Finding a distribution of the data is a crucial part of my thesis. I have to process this step in R eventhough there are some other tools to get these information in fast.
I made some search to analyze which distribution fits best for the given variable, this instructions guided me a bit.
For instructions: via stackoverflow: how-to-determine-which-distribution-fits-my-data-best
However, I am lost to have distributions of the variables since I have about 18.
For example;
http://www.filedropper.com/samplest
library(fitdistrplus)
importeddata <- read.csv(file.choose(), sep=";",na.strings = "", stringsAsFactors=FALSE, header = TRUE)
for(i in 1:tail(ncol(importeddata))){
importeddata[,i] <- gsub(",", ".", importeddata[ , i])}
xx<- as.matrix(as.data.frame(lapply(importeddata, as.numeric)))
descdist(xx[,1])
I can say that this variable may fit uniform, beta or normal distributions. Let's see.
fit.norm <- fitdist(xx[,1], "norm")
fit.norm
Fitting of the distribution ' norm ' by maximum likelihood
Parameters:
estimate Std. Error
mean 13.428316 0.3652664
sd 7.120353 0.2582823
plot(fit.norm)
However, beta causes an error. Because, the beta distribution is a family of continuous probability distributions defined on the interval [0, 1] parametrized by two positive shape parameters, denoted by α and β, that appear as exponents of the random variable and control the shape of the distribution.
fitdist(xx[,1], "beta")
Error in start.arg.default(data10, distr = distname) :
values must be in [0-1] to fit a beta distribution
fit.uni <- fitdist(xx[,1], "beta")
Fitting of the distribution ' unif ' by maximum likelihood
Parameters:
estimate Std. Error
min 3.12 NA
max 29.64 NA
plot(fit.uni)
fit.uni$aic
[1] NA
fit.norm$aic
[1] 2574.241
There are two questions to be asked:
- May I directly said that xx variable is normally distributed N(13.42,7.12)? How can I compare the distributions better or not?
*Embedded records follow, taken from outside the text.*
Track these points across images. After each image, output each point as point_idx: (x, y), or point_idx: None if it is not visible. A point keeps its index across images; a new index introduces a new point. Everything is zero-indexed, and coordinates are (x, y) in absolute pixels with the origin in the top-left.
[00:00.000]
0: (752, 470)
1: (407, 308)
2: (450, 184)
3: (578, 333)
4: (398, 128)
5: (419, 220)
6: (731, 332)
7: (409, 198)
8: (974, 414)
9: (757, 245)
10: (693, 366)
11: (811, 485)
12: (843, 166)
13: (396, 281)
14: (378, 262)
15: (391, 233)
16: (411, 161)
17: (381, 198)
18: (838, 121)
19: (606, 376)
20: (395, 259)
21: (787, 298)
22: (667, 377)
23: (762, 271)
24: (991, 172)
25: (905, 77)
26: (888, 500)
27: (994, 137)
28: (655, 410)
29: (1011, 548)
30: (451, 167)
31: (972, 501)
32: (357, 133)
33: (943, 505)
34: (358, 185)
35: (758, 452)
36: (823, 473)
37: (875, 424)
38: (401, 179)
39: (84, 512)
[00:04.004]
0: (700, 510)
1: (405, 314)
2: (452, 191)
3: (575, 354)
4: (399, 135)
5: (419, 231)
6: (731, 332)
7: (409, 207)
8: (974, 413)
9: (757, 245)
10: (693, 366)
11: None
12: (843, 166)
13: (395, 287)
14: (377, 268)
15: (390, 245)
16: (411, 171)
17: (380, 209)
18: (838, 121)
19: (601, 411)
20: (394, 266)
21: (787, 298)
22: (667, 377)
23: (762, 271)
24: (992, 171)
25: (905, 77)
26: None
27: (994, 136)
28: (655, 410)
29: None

- Is there alternative way to have these informations? Because it is going to be repeated 18 times.
Best Answer
There are important things to say that are much too long for comments but you'll need to answer some questions (which I will post in comments) for a proper answer to be offered.
Note that the distributions in the $(\beta_1,\beta_2)$ plot$^\dagger$ are all actually location-scale families of distributions (you can shift or stretch the distributions without changing the skewness and kurtosis). When dealing with skewness-squared (as is the case for both our plots), along with the scale factor it also includes a term for a sign-flip.
[In reality in that diagram we're dealing there with the Pearson distributions plus lognormal and logistic; if you're going to show additional distributions than the Pearson family it's not clear to me why you'd add those but not some others; adding new distributions to such plots is discussed here]
The grey region in your plot (pink in the plot below) is that for the Pearson distribution type I -
(plot taken from my answer at the link above)
$$f_Y(y) =\frac{1}{B(\alpha,\beta)} \frac{(y-a)^{\alpha-1} (c-y)^{\beta-1}}{(c-a)^{\alpha+\beta-1}},\: a < y <c$$
This is why your beta fit failed!
It surely isn't, so you had better not claim that it is. It very likely won't from be any of the distributions you consider (nor any other simple distribution). Those are models -- convenient but hopefully useful approximations.
$\dagger$ such charts - plotting sample $\beta_1,\beta_2$ (or sometimes skewness and kurtosis rather than squared-skewness and kurtosis) to identify plausible distributions - long predate Cullen and Frey (1999), by the way; I was making such plots in the 80s (several times, including in an unpublished thesis, though my plot also included the Laplace in addition to the lognormal and logistic that the above plot adds to the Pearson family); but Bowman and Shenton were effectively making them in the 70s, when they ivestigated the sampling distribution of skewness and kurtosis under normality -- and I am pretty confident that Bowman and Shenton didn't come up with the idea of looking at the sample values on a plot like that either; I think it may go back decades earlier. Indeed it turns out Cullen and Frey themselves say "many texts provide such charts" and give the example of Hahn and Shapiro, 1967 (so this oddness is not Cullen and Frey's fault). Some other programs call it a Pearson plot, a much better choice I think.